Ransomware attacks around the world are predicted to cost victims a collective $265 billion by 2031, with a new attack every two seconds, according to Cybersecurity Ventures’ “2022 Ransomware Market Report.”
Ransomware poses a bigger threat to universities than other organizations. Colleges are often tied to an area’s infrastructure and sometimes serve as a town’s only healthcare or essential service provider. Once a university has fallen victim to ransomware, all operations could stall.
“The implications of taking your system down are just so broad reaching,” Hewgley said. “Some schools have nuclear reactors or airports attached to them.”
Hewgley refers to these effects as “downstream losses,” where organizations lose more in the halting of business than the ransom demand itself.
Even before the pandemic lockdown, cybersecurity risks were viewed as one of the biggest threats to higher education nationwide. In a survey by United Educators, data security was considered the second biggest risk to higher education facilities in 2019-2020, second only to enrollment.
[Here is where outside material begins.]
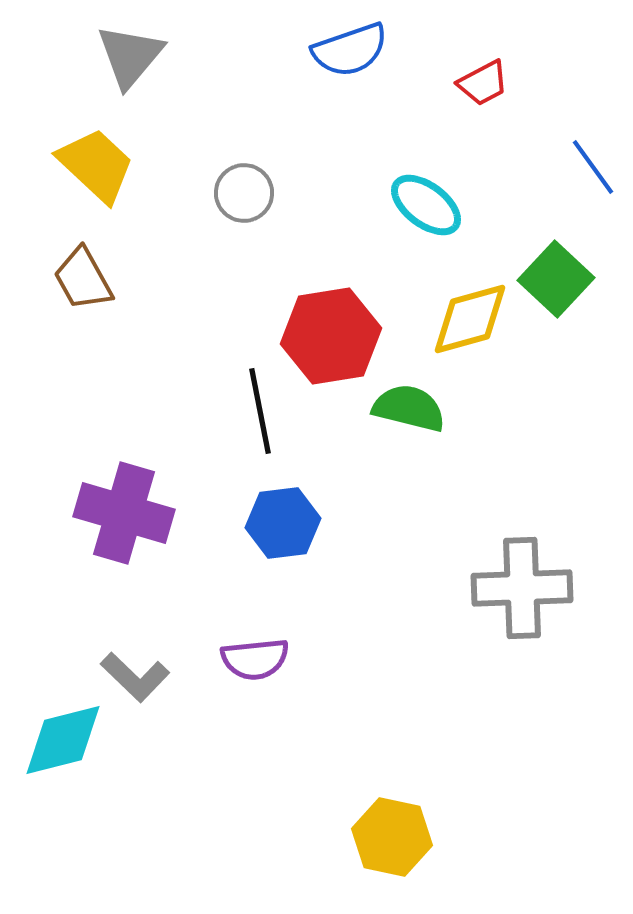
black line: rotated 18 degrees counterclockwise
Lincoln College in Illinois was forced to close in May 2022 after suffering a ransomware attack.
Cybersecurity insurance rates skyrocketed nationwide in response to the growing threat, with many insurers hesitant to provide protection to universities that could be easily susceptible to an attack.
“Everybody was scrambling to try to maintain whatever coverage they had,” Hewgley said.
Hackers’ focus has shifted with war in Ukraine
But this year has seen a drop in cyber insurance rates because of the war between Russia and Ukraine.
According to Lockton Companies, many of the bad actors responsible for the ransomware infestation operate from the Russia/Ukraine region. With the conflict consuming both countries, many hackers have started using their software to attack enemy forces.
“We saw a dramatic drop in ransomware events in the West and in the EU (European Union),” Hewgley said. “Some would say that drop was up to 80%. It was significant.”
“We’re cautiously optimistic,” Wines said about the current state of the cyber insurance market.
Hewgley noted there could be a resurgence in ransomware attacks if the war in Ukraine dies down.
Looking ahead, experts say it’s important to be prepared for anything.
“We have to stay vigilant,” Hewgley said. “We’re constantly working to identify the next risks.”
The implications of artificial intelligence are concerning for insurance providers. With automated programs capable of forging invoices or deepfakes being used to get through facial recognition software, AI continues to be analyzed by insurers.